Yorkshire Water has gone from being the bottom-ranked water utility in the UK to consistently "top two"; in addition, Ofwat, a regulatory body that monitors water and sewage companies in England and Wales, notes Yorkshire Water as the most efficient water company in the sector, as judged by Ofwat's four key areas of business efficiency. A sampling of Yorkshire Water achievements include:
- Appointments met within two-hour window >98%
- Customer call-back commitments within 30 minutes >95%
- Calls closed on contact >80% (all calls including billing inquiries, and 40% for operational calls)

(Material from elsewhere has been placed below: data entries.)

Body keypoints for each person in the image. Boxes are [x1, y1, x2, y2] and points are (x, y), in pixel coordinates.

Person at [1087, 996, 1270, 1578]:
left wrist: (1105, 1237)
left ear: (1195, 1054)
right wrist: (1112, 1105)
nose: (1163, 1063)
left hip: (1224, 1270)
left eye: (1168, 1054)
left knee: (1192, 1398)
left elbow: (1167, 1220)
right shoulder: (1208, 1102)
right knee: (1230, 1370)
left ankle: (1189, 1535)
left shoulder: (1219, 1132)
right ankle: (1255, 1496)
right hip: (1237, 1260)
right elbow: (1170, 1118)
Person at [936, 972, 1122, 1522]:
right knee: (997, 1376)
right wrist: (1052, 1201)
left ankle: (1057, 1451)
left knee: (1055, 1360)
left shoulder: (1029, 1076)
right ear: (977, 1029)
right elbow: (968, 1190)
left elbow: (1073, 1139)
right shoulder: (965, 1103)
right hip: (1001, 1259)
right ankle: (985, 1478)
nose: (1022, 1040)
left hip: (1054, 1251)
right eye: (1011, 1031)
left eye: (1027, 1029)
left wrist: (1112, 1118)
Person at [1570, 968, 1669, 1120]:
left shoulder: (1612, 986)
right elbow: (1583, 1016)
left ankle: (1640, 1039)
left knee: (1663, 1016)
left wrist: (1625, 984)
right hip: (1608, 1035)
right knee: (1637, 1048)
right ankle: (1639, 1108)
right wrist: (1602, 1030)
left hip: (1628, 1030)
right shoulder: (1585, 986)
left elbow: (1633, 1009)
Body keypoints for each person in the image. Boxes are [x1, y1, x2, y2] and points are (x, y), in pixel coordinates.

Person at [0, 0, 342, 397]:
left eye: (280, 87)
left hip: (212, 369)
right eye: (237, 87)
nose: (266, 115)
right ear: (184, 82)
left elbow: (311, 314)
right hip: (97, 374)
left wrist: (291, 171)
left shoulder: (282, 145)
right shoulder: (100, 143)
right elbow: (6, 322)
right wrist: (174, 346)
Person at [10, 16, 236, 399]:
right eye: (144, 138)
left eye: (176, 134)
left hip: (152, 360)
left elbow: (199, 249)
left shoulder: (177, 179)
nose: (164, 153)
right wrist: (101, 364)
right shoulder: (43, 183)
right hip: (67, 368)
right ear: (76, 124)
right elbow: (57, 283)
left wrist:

- Greater than 50% reduction in unnecessary field jobs
- Decreased written complaints by 60%, resulting in lowest number of written complaints from Customers in the sector
- Operational customer contacts reduced by 20%
- Repeat calls from customers reduced by 20%
- Extended opening hours from 37 to 85 hours (i.e. technicians available to undertake evening and weekend customer appointments and routine service work)
- Benefits per annum: ~£12m, resulting from manpower efficiencies in the field and other key work groups, process efficiencies and right-first-time asset performance
From its performance improvements, Yorkshire Water has been the recipient of a number of UK and international awards:
- Voted IT Department of the Year at the 2010 UK IT Industry Awards
- In 2008, Yorkshire was recognized as the "Best IT Department to Work for in the Country" by Computer Weekly.
- "Utility of the Year" in 2004, 2005, and 2006 by Utility Week, which is an accomplishment that had never been done before.
- "National Customer Service" award for "Best Use of Technology in Customer Service" from the UK Institute of Customer Service.
- "UK Utility Industry Award for Customer Care" in 2003.
- "European Excellence Award" for Customer Relationship Management (CRM) by Gartner Inc.
- Rated at the top of the Ofwat Table of UK Water Companies.
Additionally, and for the third year running, Ofwat has judged Yorkshire Water to be the most efficient water company in the UK in all areas of its responsibility.
In turn, Ventyx is proud to be the trusted advisor and solution provider of such a great vision. Yorkshire Water is not only class-leading in most areas of business performance, but continues to push the boundaries for utility performance. Ventyx Service Suite has played an integral role in turning around Yorkshire Water's customer service and operational performance. The changes it has made to its business processes and its commitment to making the best use of technology made that shift possible.